Quantum Mechanics – Stern Gerlach Experiment and Interference Explained

Question

I recently came across this experiment: a beam of spin 1/2 particles pass through a Stern Gerlach apparatus oriented in the z direction. After passing through it and splitting, the beams are again merged into one with another magnetic field.First part of the experiment in the z direction.

This beam then passes through another Stern Gerlach apparatus this time oriented in the x direction. Now, according to Quantum Mechanics (Auletta, Fortunato, Parisi) in the absence of a detector, these two beams will interfere constructively in the +x direction and destructively in -x direction. So there will be no particles in the -x direction. Why is this? I understand how to get this result by calculating probabilities, but I don't understand why there's interference in the x and not z direction and why it's constructive in one and completely destructive in the other direction.

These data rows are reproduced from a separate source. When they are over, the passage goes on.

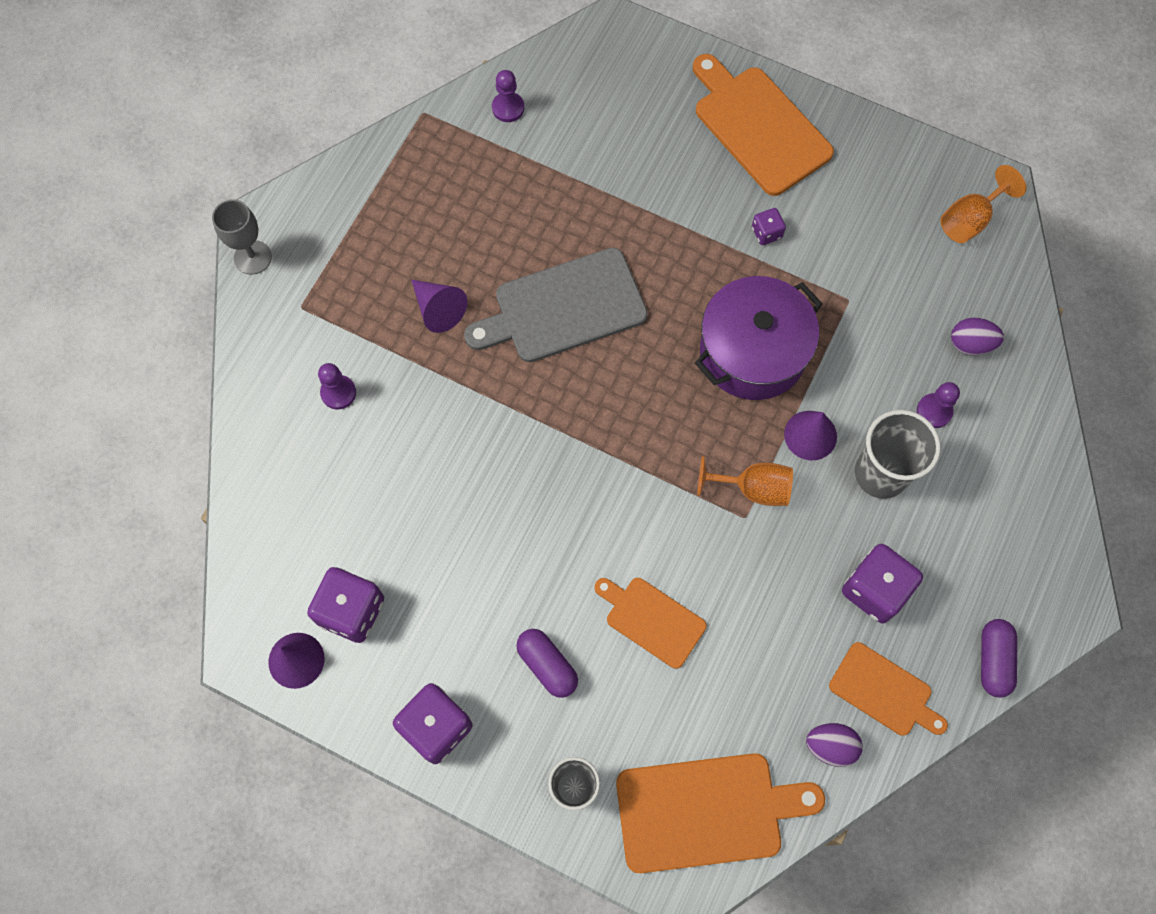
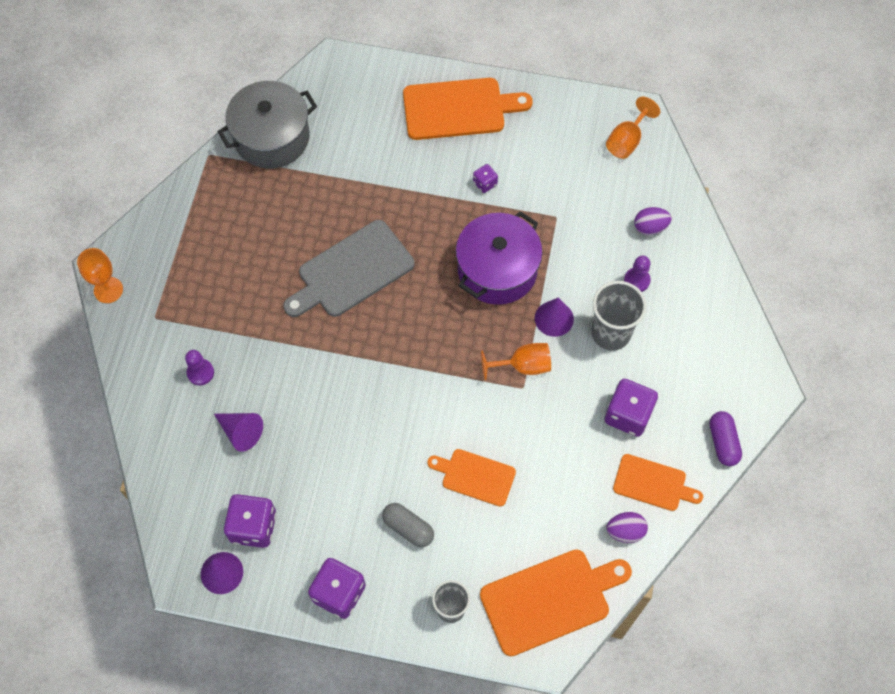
camera: 15 degrees left, 5 degrees down
(252, 257) = (108, 290): grey goblet -> orange goblet
(438, 309) = (259, 295): purple cone -> purple cone (241, 432)
(508, 108) = (271, 137): purple pawn -> grey pot
(547, 665) = (408, 528): purple capsule -> grey capsule
(758, 126) = (459, 109): orange cutting board -> orange cutting board turned 135 degrees clockwise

Thanks!

Answer 1

The evolution for a particle with a well defined spin along the $z$-axis is : $$\begin{array}c I && III && V \\ |\phi_I\rangle\otimes|+\rangle_z & \longrightarrow & |\psi_\uparrow\rangle\otimes |+\rangle_z & \longrightarrow & |\psi_V\rangle\otimes|+\rangle_z \\ |\phi_I\rangle\otimes|-\rangle_z & \longrightarrow & |\psi_\downarrow\rangle\otimes |-\rangle_z & \longrightarrow & |\psi_V\rangle\otimes|-\rangle_z \\ \end{array}$$ where $|\phi_I\rangle, |\phi_V\rangle$ are wave-packets localized in region I and V respectively, and $|\psi_\uparrow\rangle$, $|\psi_\downarrow\rangle$ are localized in region III on the up and down path respectively.

In the usual Stern-Gerlach experiment, the position of the particle in region III is measured, which allows to tell $|\psi_\uparrow\rangle$ from $|\psi_\downarrow\rangle$ and in turns gives us the spin of the particle.

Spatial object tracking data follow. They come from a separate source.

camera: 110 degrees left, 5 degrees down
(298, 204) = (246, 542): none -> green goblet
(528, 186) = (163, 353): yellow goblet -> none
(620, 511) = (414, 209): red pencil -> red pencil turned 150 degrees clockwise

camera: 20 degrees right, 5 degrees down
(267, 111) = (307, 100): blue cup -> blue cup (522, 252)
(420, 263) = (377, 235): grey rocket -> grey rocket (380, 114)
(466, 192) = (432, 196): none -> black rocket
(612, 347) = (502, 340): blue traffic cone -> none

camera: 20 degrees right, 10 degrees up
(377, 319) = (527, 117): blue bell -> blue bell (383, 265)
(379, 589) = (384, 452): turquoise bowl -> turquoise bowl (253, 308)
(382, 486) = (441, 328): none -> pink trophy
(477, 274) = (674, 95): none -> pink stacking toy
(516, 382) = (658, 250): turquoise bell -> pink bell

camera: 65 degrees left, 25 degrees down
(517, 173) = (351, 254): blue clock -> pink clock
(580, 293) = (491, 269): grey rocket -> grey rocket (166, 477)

Now, consider any particle at the start of the experiment. Its state is : $$|\Psi_I\rangle = |\phi_I\rangle \otimes |u\rangle$$ where $|u\rangle =\alpha |+\rangle_z + \beta|-\rangle_z$ with $|\alpha|^2 +|\beta|^2= 1$. By linearity, it evolves as : $$\begin{array}c I && III && V \\ |\phi_I\rangle \otimes |u\rangle & \longrightarrow & \alpha |\psi_\uparrow\rangle\otimes |+\rangle_z + \beta |\psi_\downarrow\rangle\otimes |-\rangle_z & \longrightarrow &|\psi_V\rangle\otimes |u\rangle \end{array}$$

ie, the spin of the particle is unchanged. Looking only at $III\rightarrow V$, the superposition interferes just in the right way to give the initial spin state.

(In the book, they choose $\alpha = \beta = 1/\sqrt 2$, ie $|u\rangle = |+\rangle_x$, but this works for any initial spin state)